Print the text of every row below word for word, but leave out the pictures.

-- -- --

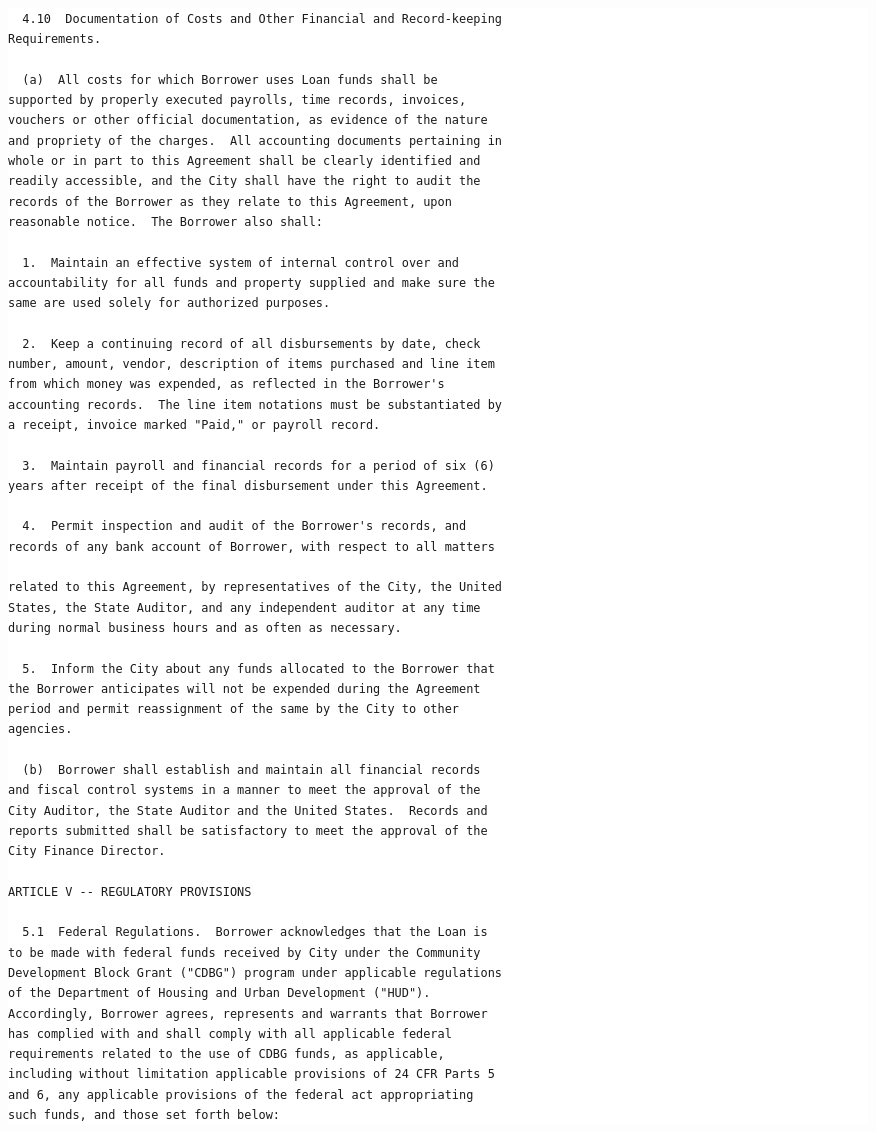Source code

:       4.10  Documentation of Costs and Other Financial and Record-keeping  
    Requirements.  
  
      (a)  All costs for which Borrower uses Loan funds shall be  
    supported by properly executed payrolls, time records, invoices,  
    vouchers or other official documentation, as evidence of the nature  
    and propriety of the charges.  All accounting documents pertaining in  
    whole or in part to this Agreement shall be clearly identified and  
    readily accessible, and the City shall have the right to audit the  
    records of the Borrower as they relate to this Agreement, upon  
    reasonable notice.  The Borrower also shall:  
  
      1.  Maintain an effective system of internal control over and  
    accountability for all funds and property supplied and make sure the  
    same are used solely for authorized purposes.  
  
      2.  Keep a continuing record of all disbursements by date, check  
    number, amount, vendor, description of items purchased and line item  
    from which money was expended, as reflected in the Borrower's  
    accounting records.  The line item notations must be substantiated by  
    a receipt, invoice marked "Paid," or payroll record.  
  
      3.  Maintain payroll and financial records for a period of six (6)  
    years after receipt of the final disbursement under this Agreement.  
  
      4.  Permit inspection and audit of the Borrower's records, and  
    records of any bank account of Borrower, with respect to all matters  
  
    related to this Agreement, by representatives of the City, the United  
    States, the State Auditor, and any independent auditor at any time  
    during normal business hours and as often as necessary.  
  
      5.  Inform the City about any funds allocated to the Borrower that  
    the Borrower anticipates will not be expended during the Agreement  
    period and permit reassignment of the same by the City to other  
    agencies.  
  
      (b)  Borrower shall establish and maintain all financial records  
    and fiscal control systems in a manner to meet the approval of the  
    City Auditor, the State Auditor and the United States.  Records and  
    reports submitted shall be satisfactory to meet the approval of the  
    City Finance Director.  
  
    ARTICLE V -- REGULATORY PROVISIONS  
  
      5.1  Federal Regulations.  Borrower acknowledges that the Loan is  
    to be made with federal funds received by City under the Community  
    Development Block Grant ("CDBG") program under applicable regulations  
    of the Department of Housing and Urban Development ("HUD").  
    Accordingly, Borrower agrees, represents and warrants that Borrower  
    has complied with and shall comply with all applicable federal  
    requirements related to the use of CDBG funds, as applicable,  
    including without limitation applicable provisions of 24 CFR Parts 5  
    and 6, any applicable provisions of the federal act appropriating  
    such funds, and those set forth below:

-- -- --

__Response to this exercise__:
Source code

:       4.10  Documentation of Costs and Other Financial and Record-keeping  
    Requirements.  
  
      (a)  All costs for which Borrower uses Loan funds shall be  
    supported by properly executed payrolls, time records, invoices,  
    vouchers or other official documentation, as evidence of the nature  
    and propriety of the charges.  All accounting documents pertaining in  
    whole or in part to this Agreement shall be clearly identified and  
    readily accessible, and the City shall have the right to audit the  
    records of the Borrower as they relate to this Agreement, upon  
    reasonable notice.  The Borrower also shall:  
  
      1.  Maintain an effective system of internal control over and  
    accountability for all funds and property supplied and make sure the  
    same are used solely for authorized purposes.  
  
      2.  Keep a continuing record of all disbursements by date, check  
    number, amount, vendor, description of items purchased and line item  
    from which money was expended, as reflected in the Borrower's  
    accounting records.  The line item notations must be substantiated by  
    a receipt, invoice marked "Paid," or payroll record.  
  
      3.  Maintain payroll and financial records for a period of six (6)  
    years after receipt of the final disbursement under this Agreement.  
  
      4.  Permit inspection and audit of the Borrower's records, and  
    records of any bank account of Borrower, with respect to all matters  
  
    related to this Agreement, by representatives of the City, the United  
    States, the State Auditor, and any independent auditor at any time  
    during normal business hours and as often as necessary.  
  
      5.  Inform the City about any funds allocated to the Borrower that  
    the Borrower anticipates will not be expended during the Agreement  
    period and permit reassignment of the same by the City to other  
    agencies.  
  
      (b)  Borrower shall establish and maintain all financial records  
    and fiscal control systems in a manner to meet the approval of the  
    City Auditor, the State Auditor and the United States.  Records and  
    reports submitted shall be satisfactory to meet the approval of the  
    City Finance Director.  
  
    ARTICLE V -- REGULATORY PROVISIONS  
  
      5.1  Federal Regulations.  Borrower acknowledges that the Loan is  
    to be made with federal funds received by City under the Community  
    Development Block Grant ("CDBG") program under applicable regulations  
    of the Department of Housing and Urban Development ("HUD").  
    Accordingly, Borrower agrees, represents and warrants that Borrower  
    has complied with and shall comply with all applicable federal  
    requirements related to the use of CDBG funds, as applicable,  
    including without limitation applicable provisions of 24 CFR Parts 5  
    and 6, any applicable provisions of the federal act appropriating  
    such funds, and those set forth below:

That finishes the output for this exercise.